Lunar Outfitters – Making the Apollo Space Suit by Bill Ayrey; University of Florida Press; 422 pages; October 6, 2020; Hardcover; $35.00.
This is a fascinating, behind-the-scenes look at suiting up and what was required to harness America’s technological cleverness in planting humans on the Moon via the Apollo program.
The story is told by Bill Ayrey, a testing lab manager for the textile manufacturer International Latex Corporation (ILC) Industries (now ILC Dover, LP) that fabricated, from head to toe, Apollo program space suits. Providing the “wear-with-all” for Apollo didn’t come easy for the company, the author explains.
When the call went out for new suit concepts in 1965, ILC faced six weeks to come up with a drastically different design, winning the space suit contract. Ayrey draws on original files and photographs to tell the dramatic story of the company’s role in the Apollo Moon landing effort.
Divided into three substantial parts, the book details the “school of hard knocks,” “the turbulent years” from 1962-1965, and reviews the Model A-7L pressure suit worn by the Apollo 11 astronauts, as well as the Model A-7LB that replaced it in 1971. The last part of the book focuses on post-lunar missions, Skylab, the U.S./Russian Apollo-Soyuz Test Program, and other development suits.
The book is a wonderland of detail. Yes, from fecal and urine containment system, in-suit drink bag to thermal micrometeoroid protection, the liquid cooling suit design and down to the lunar boots and gloves required.
Ayrey dedicates the book to all the employees of ILC Industries “who focused on the mission of making the space suits that made walking on the Moon and returning home safely possible for twelve Apollo astronauts.” He also explains that the employees were “caught up in the excitement of clothing the men who would fly to the far-off surface of the Moon” and that all involved were thrilled to be part of the adventure.
“As newer materials and assembly techniques emerged into the early 1970s, NASA began to regard many of the features of the Apollo suit as obsolete or as providing an increased risk of suit failure, particularly as missions increased in duration,” Ayrey writes.

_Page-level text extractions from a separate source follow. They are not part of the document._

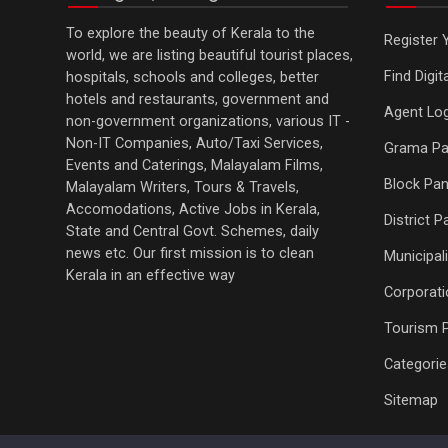
To explore the beauty of Kerala to the
Register 
world, we are listing beautiful tourist places,
Find Digi
hospitals, schools and colleges, better
hotels and restaurants, government and
Agent Log
non-government organizations, various IT -
Non-IT Companies, Auto/Taxi Services,
Grama Pa
Events and Caterings, Malayalam Films,
Block Pan
Malayalam Writers, Tours & Travels,
Accomodations, Active Jobs in Kerala,
District 
State and Central Govt. Schemes, daily
news etc. Our first mission is to clean
Municipali
Kerala in an effective way
Corporati
Tourism 
Categorie
Sitemap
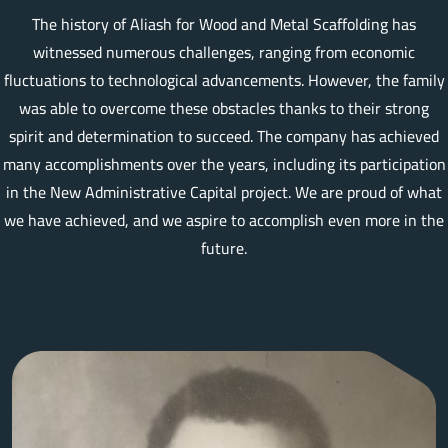
The history of Aliash for Wood and Metal Scaffolding has
witnessed numerous challenges, ranging from economic
fluctuations to technological advancements. However, the family
was able to overcome these obstacles thanks to their strong
spirit and determination to succeed. The company has achieved
many accomplishments over the years, including its participation
in the New Administrative Capital project. We are proud of what
we have achieved, and we aspire to accomplish even more in the
future.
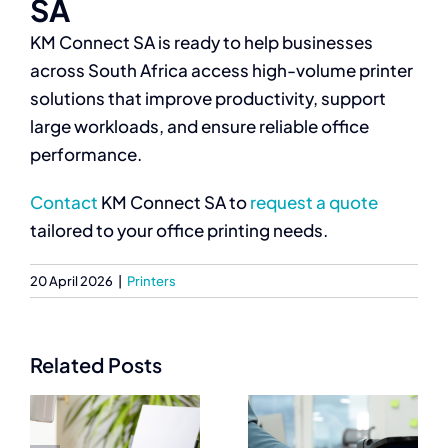
SA
KM Connect SA is ready to help businesses
across South Africa access high-volume printer
solutions that improve productivity, support
large workloads, and ensure reliable office
performance.
Contact
KM Connect SA to
request a quote
tailored to your office printing needs.
20 April 2026
|
Printers
Related Posts
Best
Commercial
Commercial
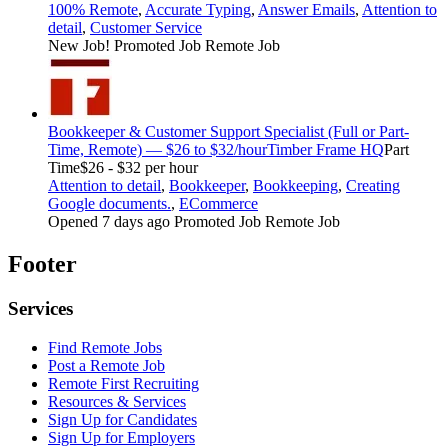
100% Remote
,
Accurate Typing
,
Answer Emails
,
Attention to
detail
,
Customer Service
New Job!
Promoted Job
Remote Job
Bookkeeper & Customer Support Specialist (Full or Part-
Time, Remote) — $26 to $32/hour
Timber Frame HQ
Part
Time
$26 - $32 per hour
Attention to detail
,
Bookkeeper
,
Bookkeeping
,
Creating
Google documents.
,
ECommerce
Opened 7 days ago
Promoted Job
Remote Job
Footer
Services
Find Remote Jobs
Post a Remote Job
Remote First Recruiting
Resources & Services
Sign Up for Candidates
Sign Up for Employers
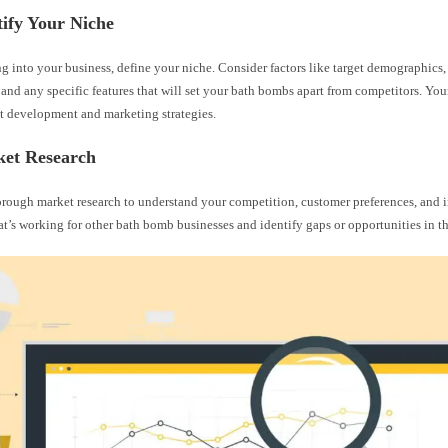
tify Your Niche
g into your business, define your niche. Consider factors like target demographics, 
 and any specific features that will set your bath bombs apart from competitors. You
t development and marketing strategies.
ket Research
rough market research to understand your competition, customer preferences, and i
’s working for other bath bomb businesses and identify gaps or opportunities in t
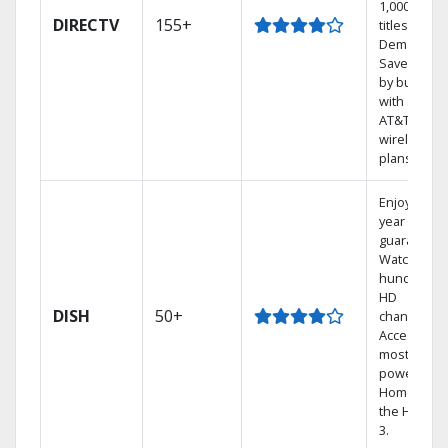
1,000s of
DIRECTV
155+
titles On
Demand.
Save mone
by bundlin
with select
AT&T
wireless
plans.
Enjoy a 2-
year price
guarantee.
Watch
hundreds 
HD
DISH
50+
channels.
Access the
most
powerful
Home DVR,
the Hopper
3.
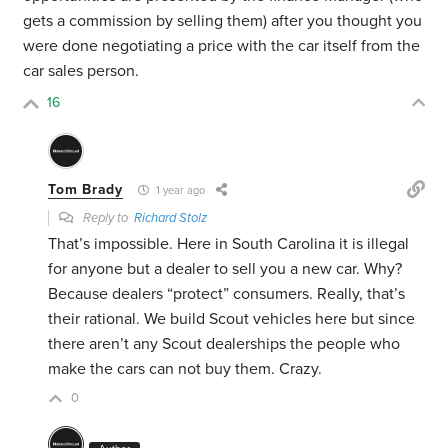
gets a commission by selling them) after you thought you
were done negotiating a price with the car itself from the
car sales person.
16
Tom Brady
1 year ago
Reply to
Richard Stolz
That’s impossible. Here in South Carolina it is illegal
for anyone but a dealer to sell you a new car. Why?
Because dealers “protect” consumers. Really, that’s
their rational. We build Scout vehicles here but since
there aren’t any Scout dealerships the people who
make the cars can not buy them. Crazy.
0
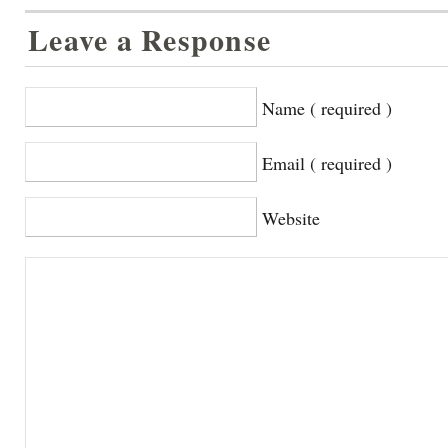
Leave a Response
Name ( required )
Email ( required )
Website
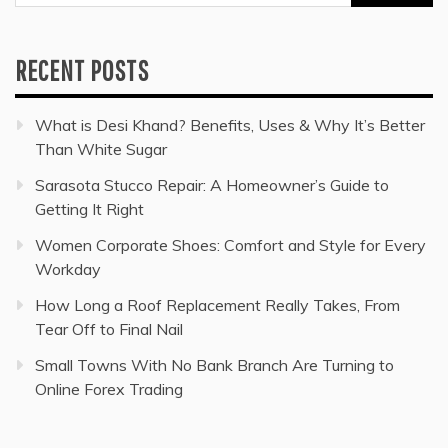
for:
RECENT POSTS
What is Desi Khand? Benefits, Uses & Why It’s Better
Than White Sugar
Sarasota Stucco Repair: A Homeowner’s Guide to
Getting It Right
Women Corporate Shoes: Comfort and Style for Every
Workday
How Long a Roof Replacement Really Takes, From
Tear Off to Final Nail
Small Towns With No Bank Branch Are Turning to
Online Forex Trading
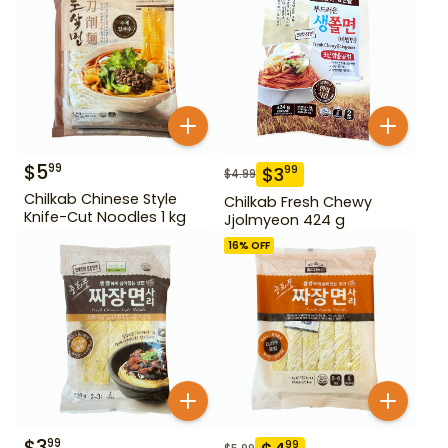
$
5
99
$
3
99
$
4.99
Chilkab Chinese Style
Chilkab Fresh Chewy
Knife-Cut Noodles 1 kg
Jjolmyeon 424 g
16
% OFF
$
3
99
99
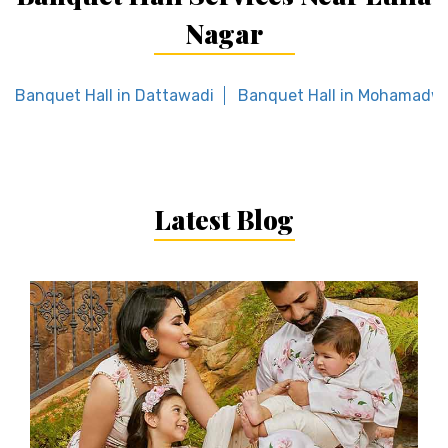
Nagar
Banquet Hall in Dattawadi
Banquet Hall in Mohamadw
Latest Blog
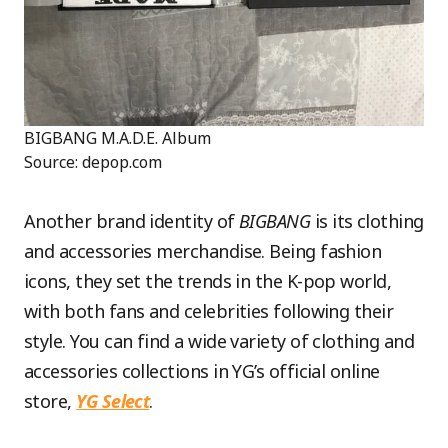
BIGBANG M.A.D.E. Album
Source: depop.com
Another brand identity of
BIGBANG
is its clothing
and accessories merchandise. Being fashion
icons, they set the trends in the K-pop world,
with both fans and celebrities following their
style. You can find a wide variety of clothing and
accessories collections in YG’s official online
store,
YG Select
.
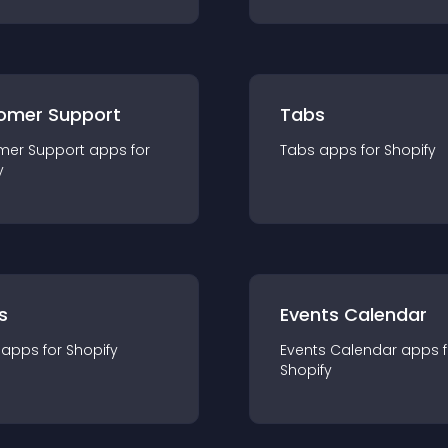
omer Support
Tabs
mer Support
app
s for
Tabs
app
s for
Shopify
y
s
Events Calendar
app
s for
Shopify
Events Calendar
app
s 
Shopify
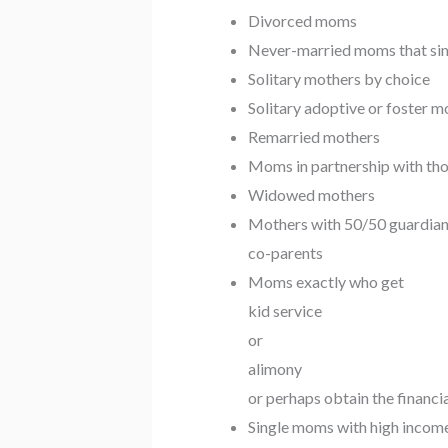
Divorced moms
Never-married moms that simpl
Solitary mothers by choice
Solitary adoptive or foster 
Remarried mothers
Moms in partnership with tho
Widowed mothers
Mothers with 50/50 guardian
co-parents
Moms exactly who get
kid service
or
alimony
or perhaps obtain the financi
Single moms with high incom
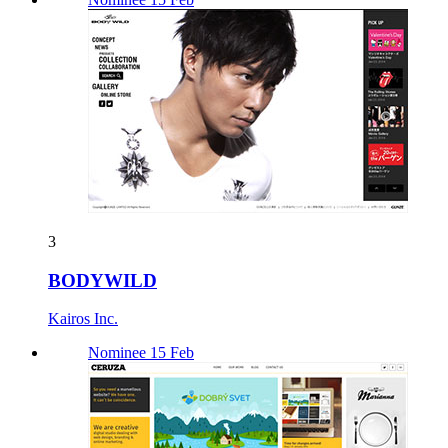
3
BODYWILD
Kairos Inc.
Nominee 15 Feb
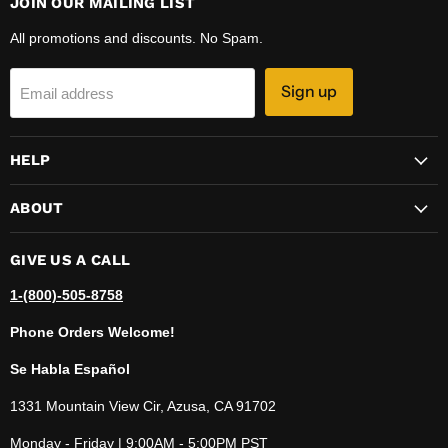
JOIN OUR MAILING LIST
All promotions and discounts. No Spam.
Sign up
Email address
HELP
ABOUT
GIVE US A CALL
1-(800)-505-8758
Phone Orders Welcome!
Se Habla Español
1331 Mountain View Cir, Azusa, CA 91702
Monday - Friday | 9:00AM - 5:00PM PST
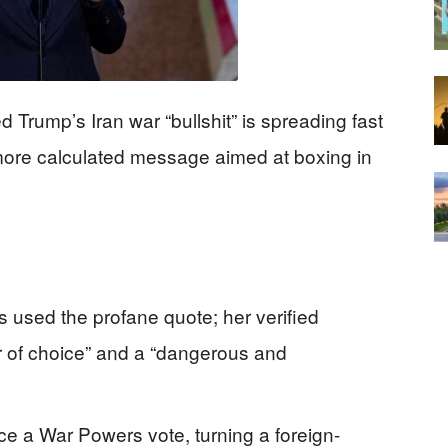
d Trump’s Iran war “bullshit” is spreading fast
more calculated message aimed at boxing in
s used the profane quote; her verified
ar of choice” and a “dangerous and
ce a War Powers vote, turning a foreign-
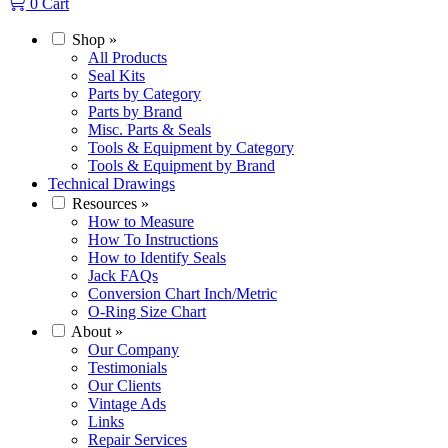
0
Cart
Shop
»
All Products
Seal Kits
Parts by Category
Parts by Brand
Misc. Parts & Seals
Tools & Equipment by Category
Tools & Equipment by Brand
Technical Drawings
Resources
»
How to Measure
How To Instructions
How to Identify Seals
Jack FAQs
Conversion Chart Inch/Metric
O-Ring Size Chart
About
»
Our Company
Testimonials
Our Clients
Vintage Ads
Links
Repair Services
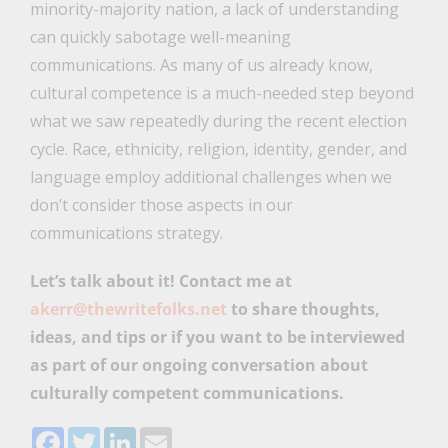
minority-majority nation, a lack of understanding
can quickly sabotage well-meaning
communications. As many of us already know,
cultural competence is a much-needed step beyond
what we saw repeatedly during the recent election
cycle. Race, ethnicity, religion, identity, gender, and
language employ additional challenges when we
don’t consider those aspects in our
communications strategy.
Let’s talk about it! Contact me at
akerr@thewritefolks.net
to share thoughts,
ideas, and tips or if you want to be interviewed
as part of our ongoing conversation about
culturally competent communications.
Facebook
Twitter
LinkedIn
Email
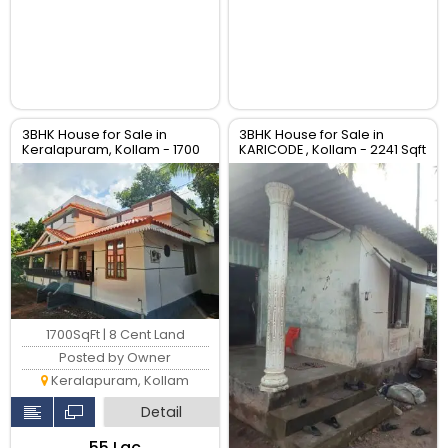
3BHK House for Sale in
3BHK House for Sale in
Keralapuram, Kollam - 1700
KARICODE , Kollam - 2241 Sqft
Sqft Villa
HOUSE
1700SqFt | 8 Cent Land
Posted by Owner
Keralapuram, Kollam
Detail
₹55 Lac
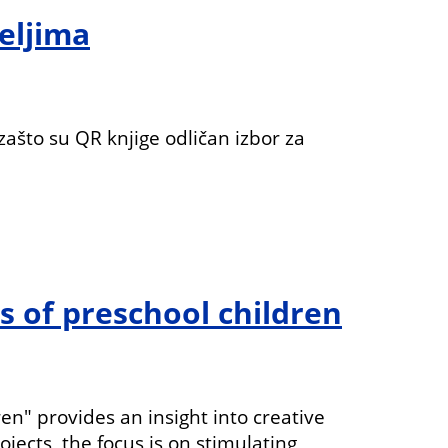
teljima
 zašto su QR knjige odličan izbor za
s of preschool children
n" provides an insight into creative
jects, the focus is on stimulating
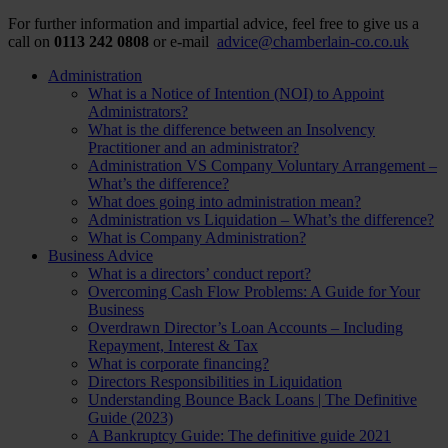
For further information and impartial advice, feel free to give us a
call on
0113 242 0808
or e-mail
advice@chamberlain-co.co.uk
Administration
What is a Notice of Intention (NOI) to Appoint
Administrators?
What is the difference between an Insolvency
Practitioner and an administrator?
Administration VS Company Voluntary Arrangement –
What’s the difference?
What does going into administration mean?
Administration vs Liquidation – What’s the difference?
What is Company Administration?
Business Advice
What is a directors’ conduct report?
Overcoming Cash Flow Problems: A Guide for Your
Business
Overdrawn Director’s Loan Accounts – Including
Repayment, Interest & Tax
What is corporate financing?
Directors Responsibilities in Liquidation
Understanding Bounce Back Loans | The Definitive
Guide (2023)
A Bankruptcy Guide: The definitive guide 2021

How the company met those challenges and others is a great read.
In the book’s conclusion, the author explains his work with the Smithsonian National Air and Space Museum in preservation of space suits for public display, including the display of Neil Armstrong’s moonwalking suit in the Destination Moon gallery.
The book includes a substantial notes section, filled with suit details and resources.
Explained on the book’s back cover, Apollo 11 astronaut, Michael Collins points out that a space suit is a “miniature space craft,” so well designed for Apollo as described in this book.